== Records contained in a dataset ==

Segment Open

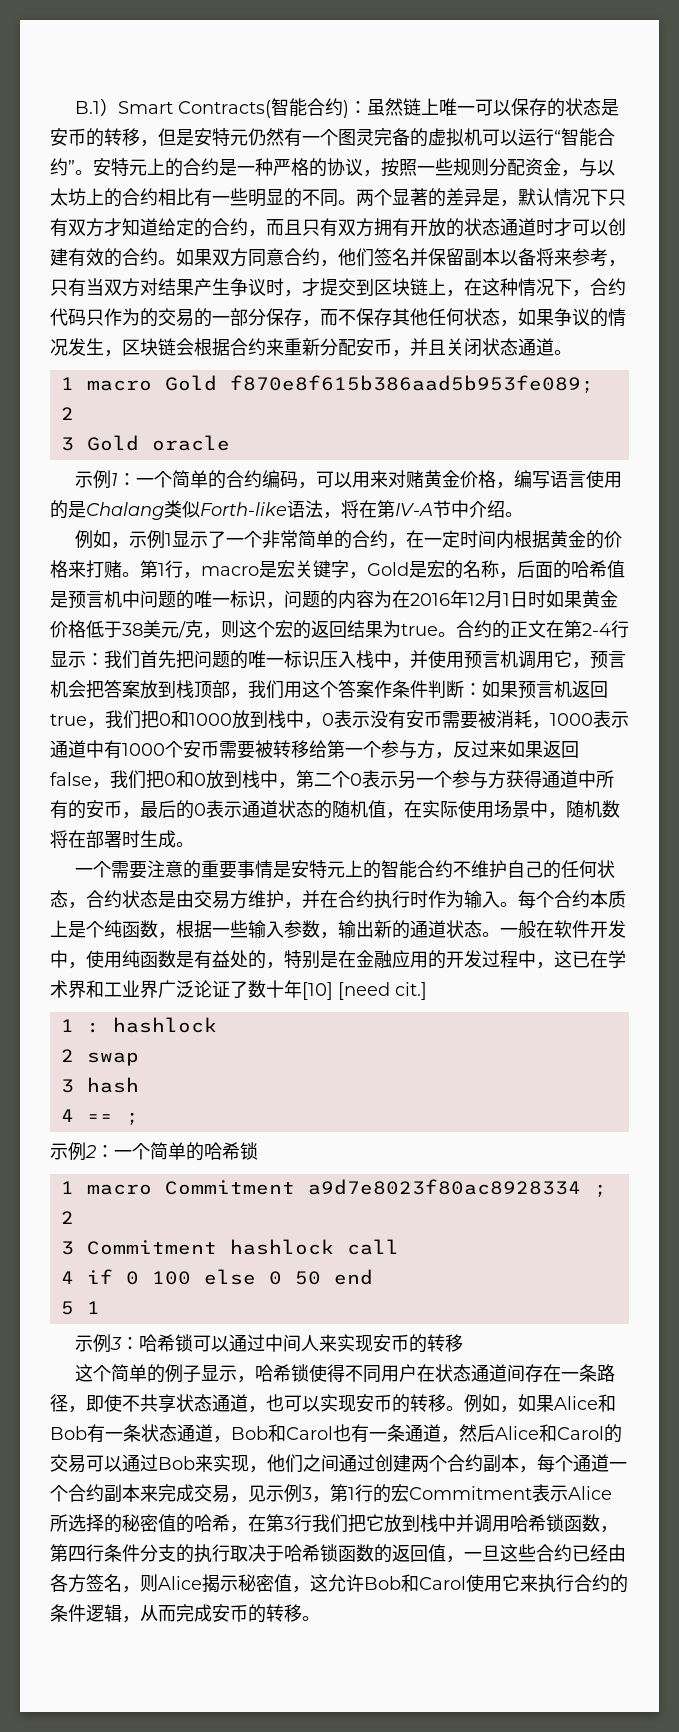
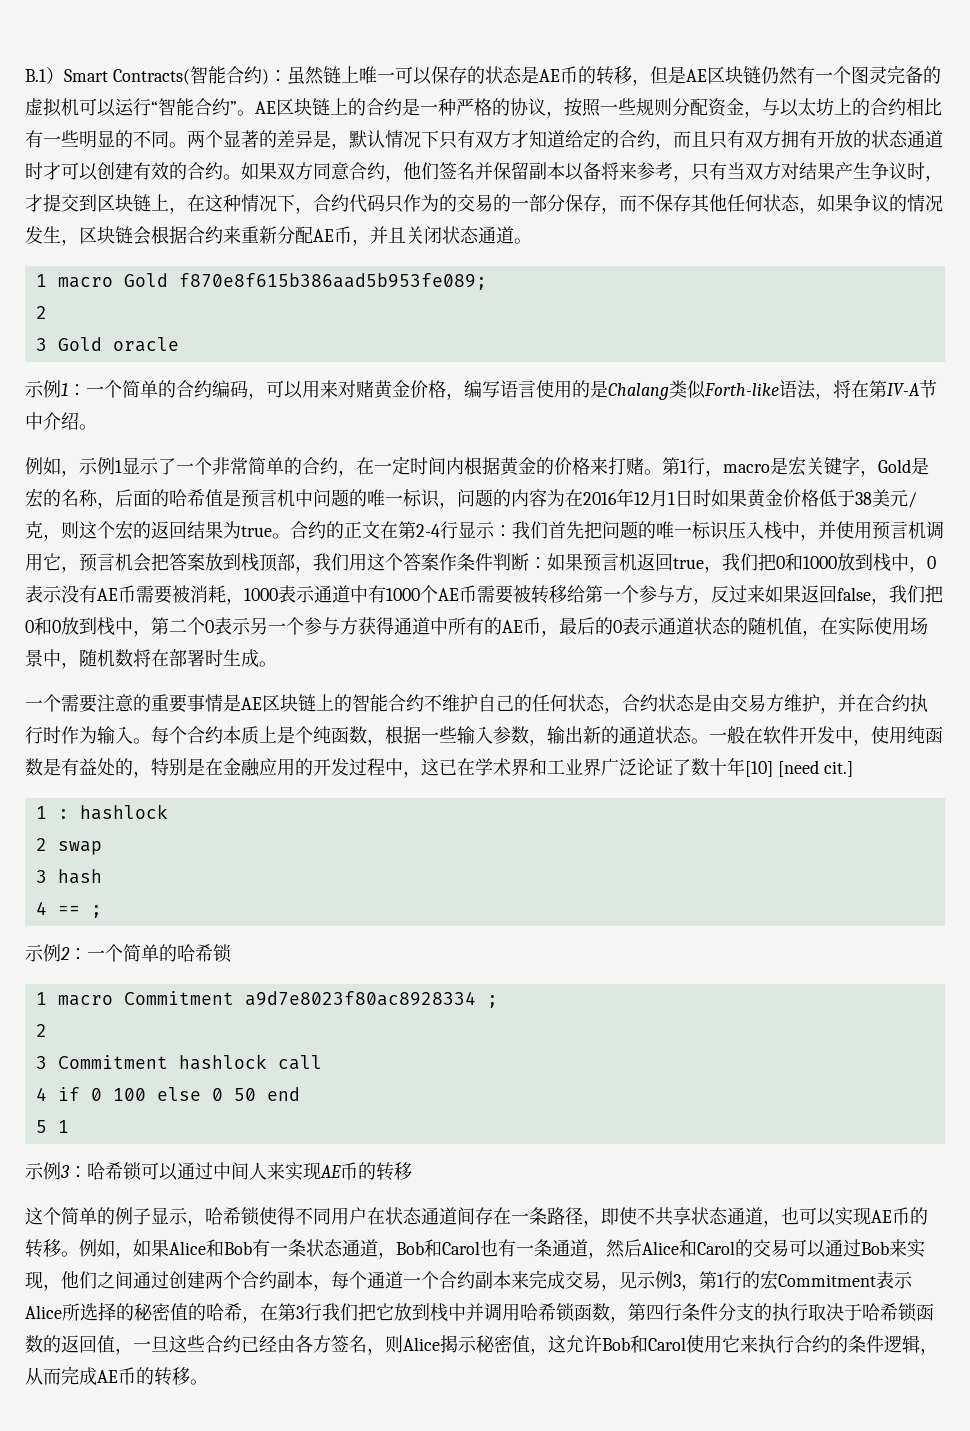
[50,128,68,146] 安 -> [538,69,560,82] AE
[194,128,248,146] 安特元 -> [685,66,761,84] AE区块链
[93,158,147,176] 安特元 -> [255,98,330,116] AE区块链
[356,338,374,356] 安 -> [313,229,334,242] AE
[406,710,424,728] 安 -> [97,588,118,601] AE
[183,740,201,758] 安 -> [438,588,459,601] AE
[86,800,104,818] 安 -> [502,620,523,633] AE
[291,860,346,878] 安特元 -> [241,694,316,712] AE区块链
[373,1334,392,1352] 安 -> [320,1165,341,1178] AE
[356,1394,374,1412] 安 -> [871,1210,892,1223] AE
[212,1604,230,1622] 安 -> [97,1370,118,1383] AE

Segment Closed

== What is expected ==
Each line in the data that holds the string "AE区块链" must be returned.

== Output of the task ==
[194,128,248,146] 安特元 -> [685,66,761,84] AE区块链
[93,158,147,176] 安特元 -> [255,98,330,116] AE区块链
[291,860,346,878] 安特元 -> [241,694,316,712] AE区块链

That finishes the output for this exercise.